Elle conteste que l’interdit de l’inceste procède d’une préoccupation de diversité génétique. Elle considère que les sauvages ne pouvaient connaître les dangers de la consanguinité parce que leur connaissance des mécanismes de la reproduction était insuffisante pour observer une éventuelle héritabilité de qualités ou de déficiences. De toute manière, elle considère que le danger de la consanguinité est une légende urbaine ; elle en donne pour preuve que les éleveurs, pour obtenir les « races pures » les plus recherchées de chevaux ou de chiens, procèdent à beaucoup de reproductions consanguines. Si ça donne les plus beaux chevaux ou chiens, ce ne peut être, a fortiori, que bon pour l’homme et non dangereux.

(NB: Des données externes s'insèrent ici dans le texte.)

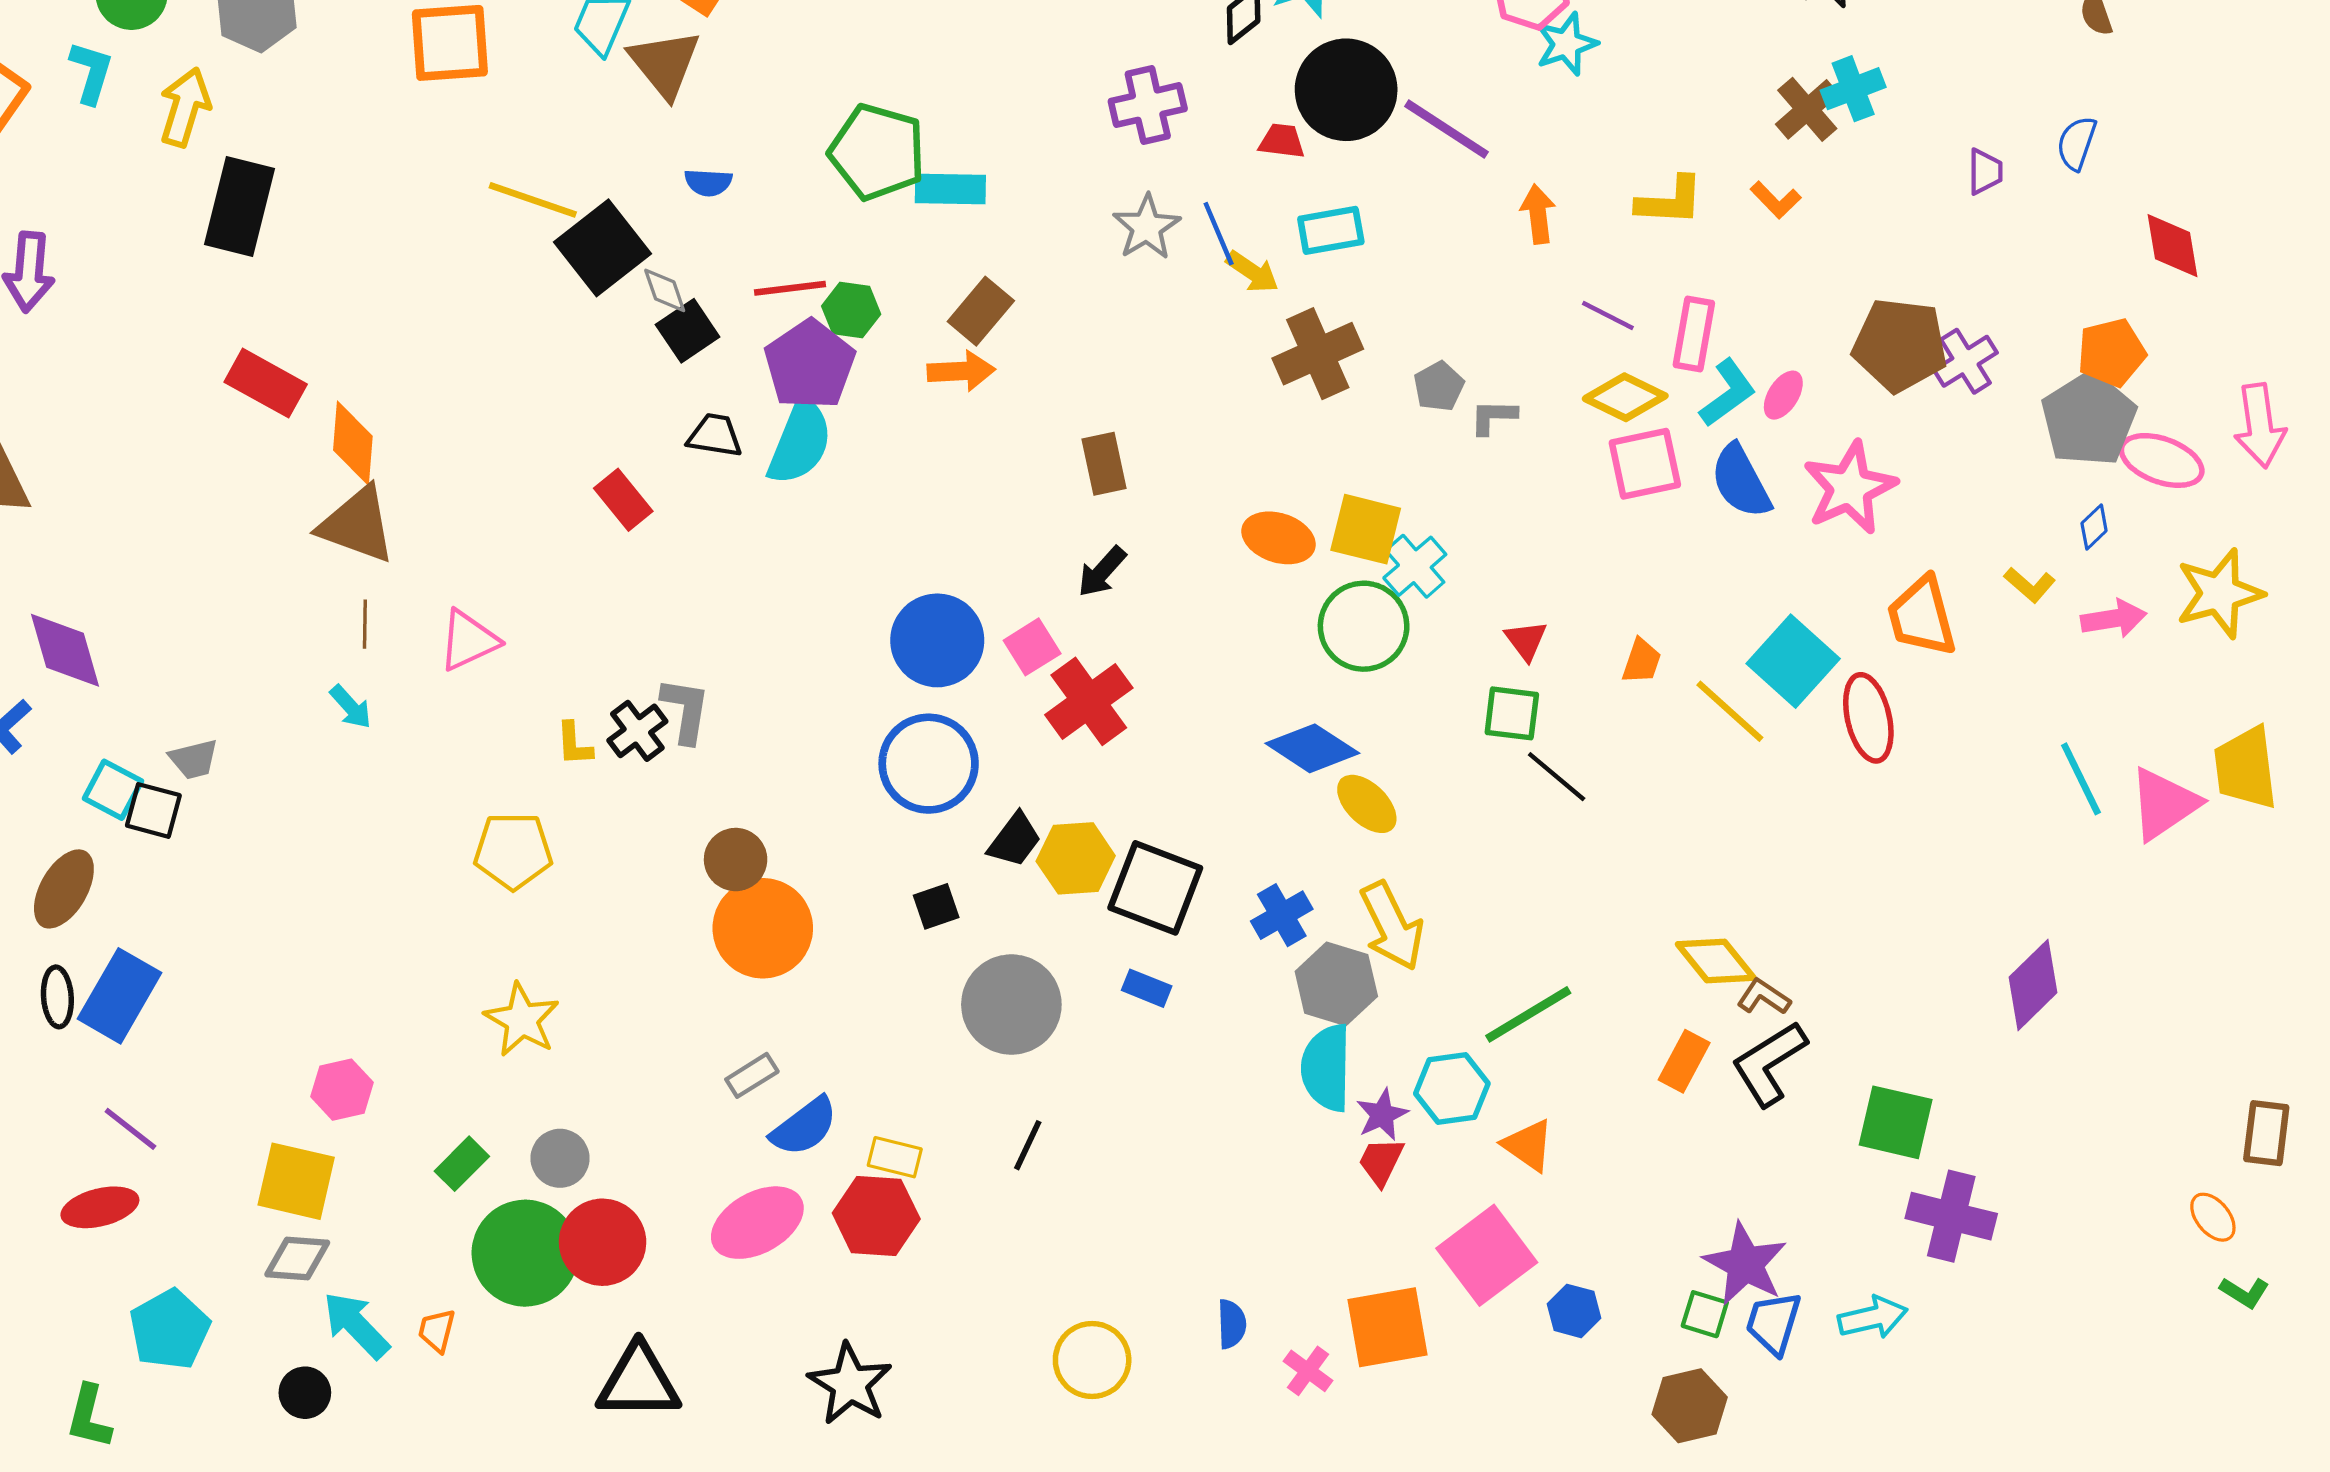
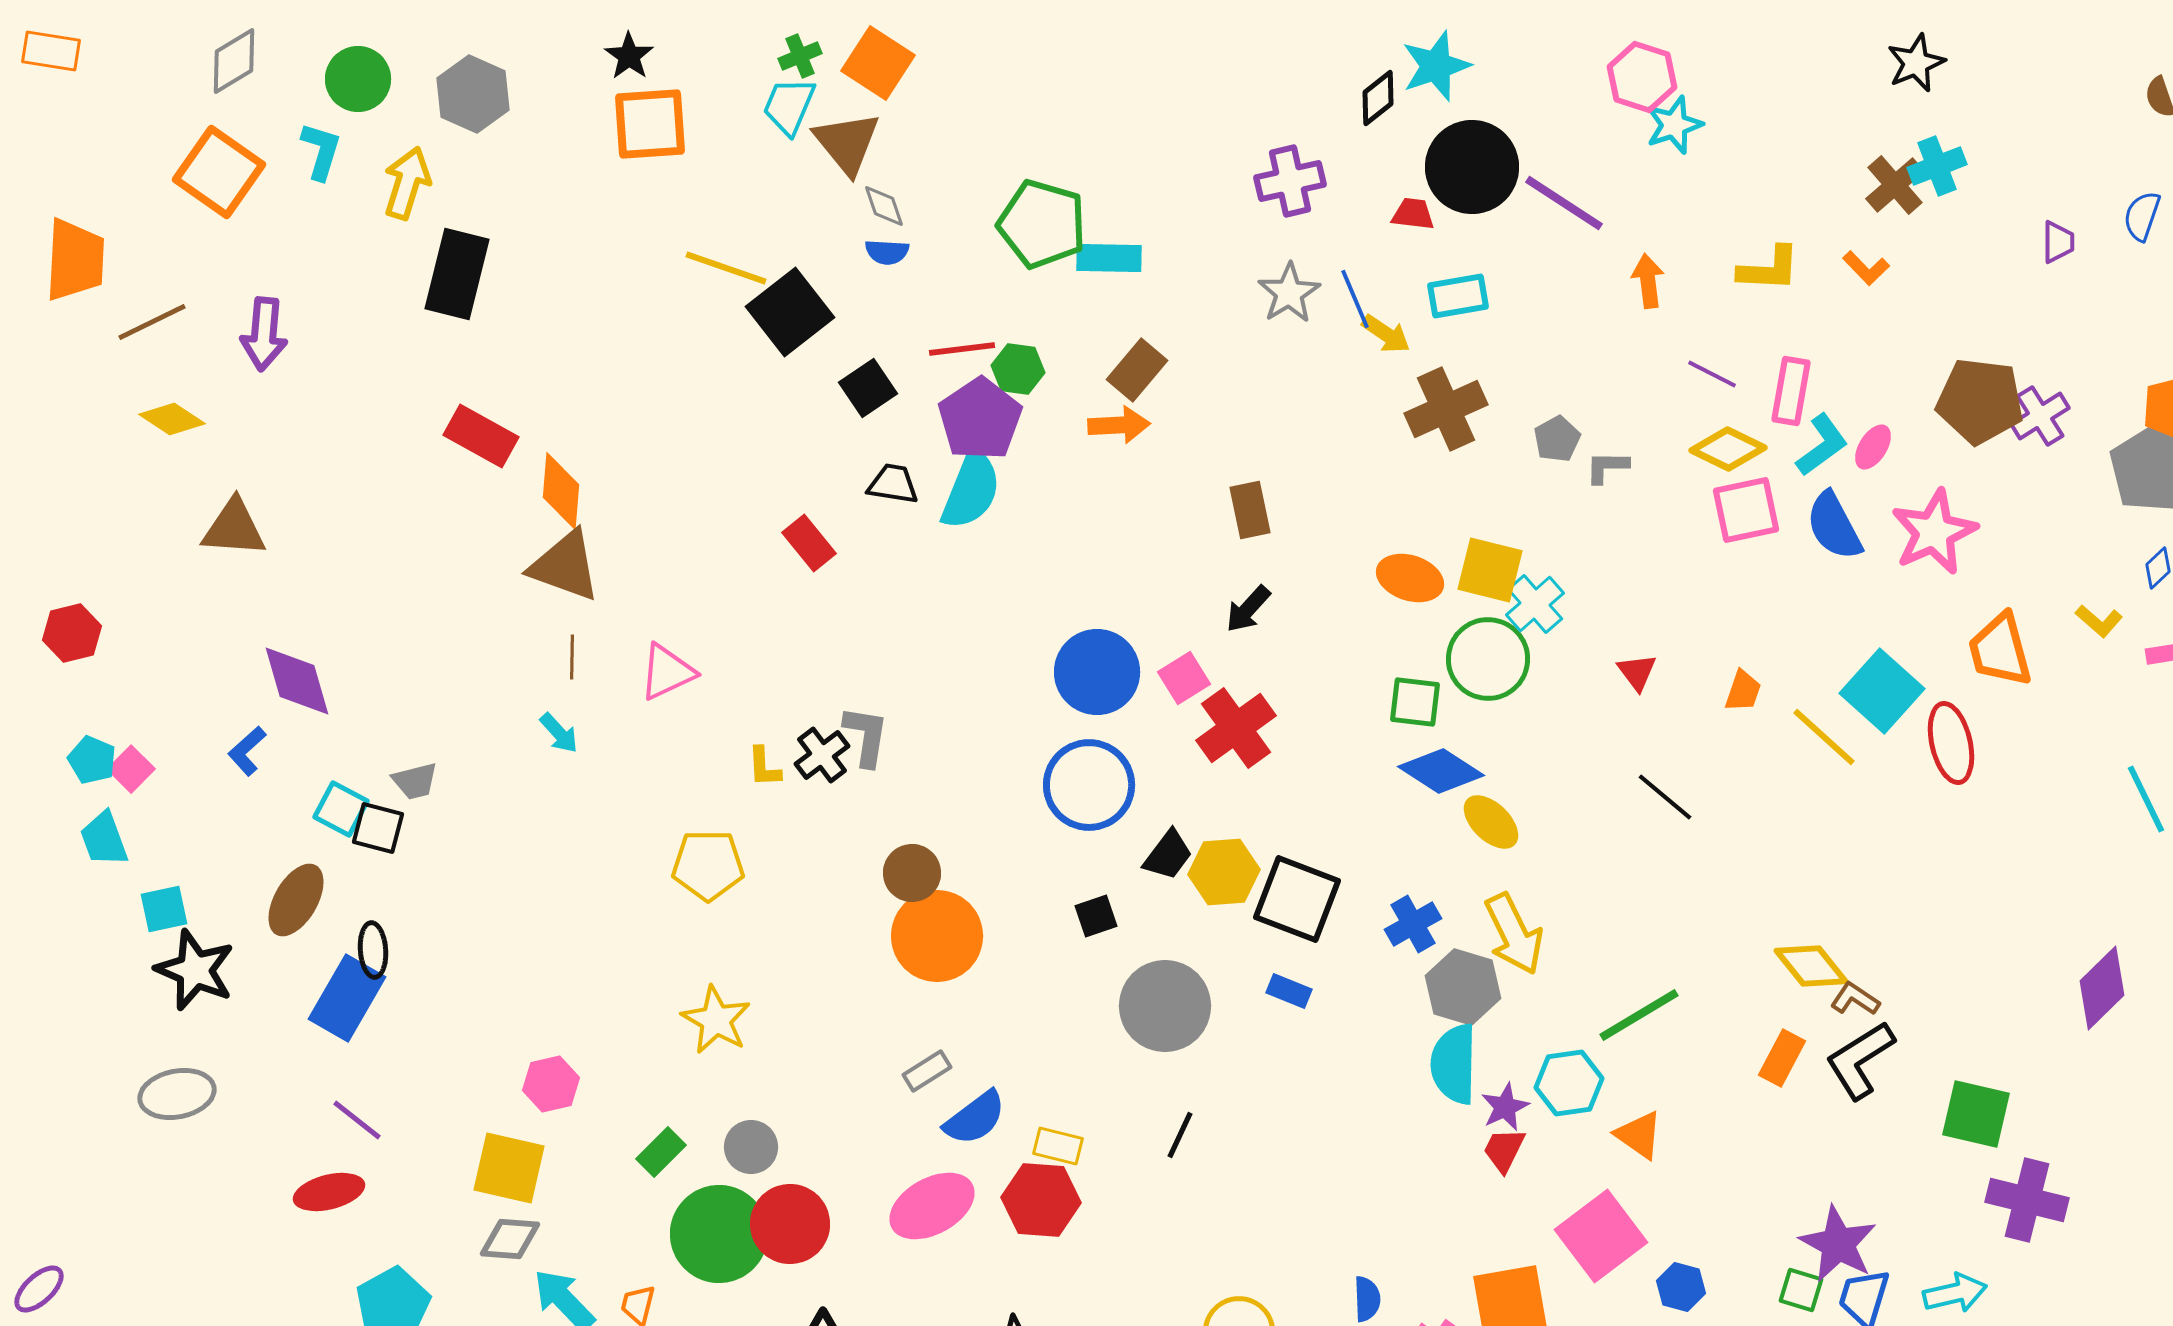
gray diamond: (665, 290) -> (884, 206), moved
green square: (1512, 713) -> (1415, 702), moved
black ellipse: (57, 997) -> (373, 950), moved

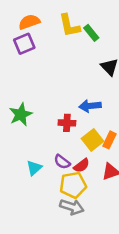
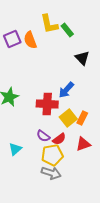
orange semicircle: (29, 22) -> (30, 40), moved, turned -90
blue arrow: (90, 106) -> (66, 90), turned -42
red cross: (67, 123) -> (47, 104), size x1.5
cyan triangle: (34, 168) -> (15, 149), moved

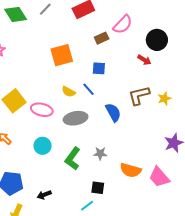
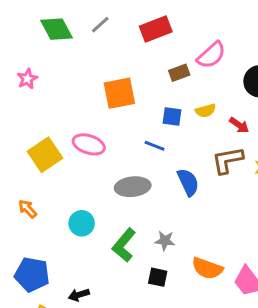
red arrow: (144, 60) -> (239, 125), moved
blue line: (88, 89) -> (154, 146), turned -32
yellow semicircle: (69, 92) -> (206, 111), moved, turned -48
pink ellipse: (42, 110) -> (89, 144), moved
black square: (98, 188) -> (158, 277), moved

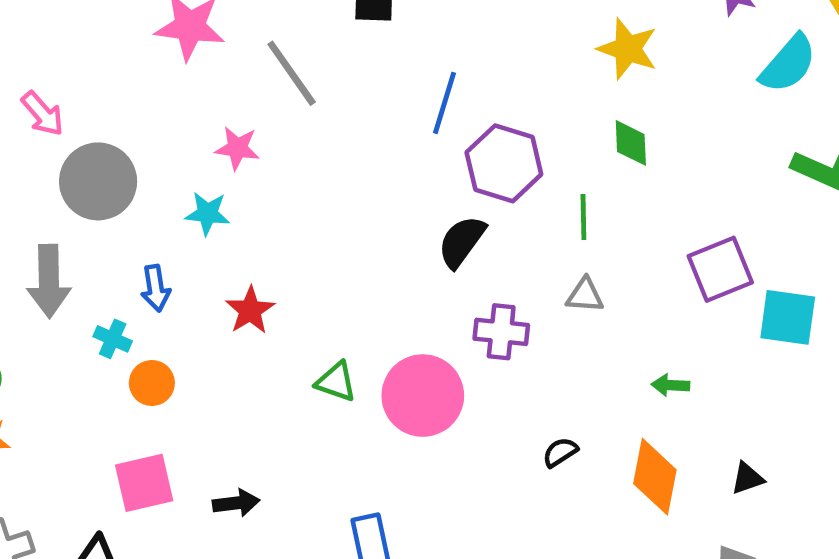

Elle considère l’animal comme agressif, cruel, antisocial (p. 67) de nature. (Elle n’a sans doute jamais de sa vie rencontré une abeille ou une fourmi ; pire que cela, elle ignore jusqu’à leur existence ; jamais elle n’en a même entendu parler.) Pour se dégager de cette animalité, il y a un million d’années et plus, les premiers êtres humains ont inventé la culture.
Bien que trotskiste en vue, elle semble peu marxiste. Elle a une conception de la culture peu scientifique, assez idéaliste. Elle cite abondamment des auteurs très « culturels », qui semblent traiter la culture comme un domaine relativement autonome, qu’on peut étudier indépendamment du reste. (Que veut dire Evelyn Reed, d’ailleurs, par « exclusively social and cultural » à la fin de l’alinéa que je cite en commençant ?)
Je sais que ce n’est pas bien de juger un livre qu’on n’a pas lu, mais dans la vie, il faut faire des choix ; il n’y a que vingt-quatre heures dans une journée. J’ai lu quelques passages, d’où je tire la saine décision de ne jamais lire le reste.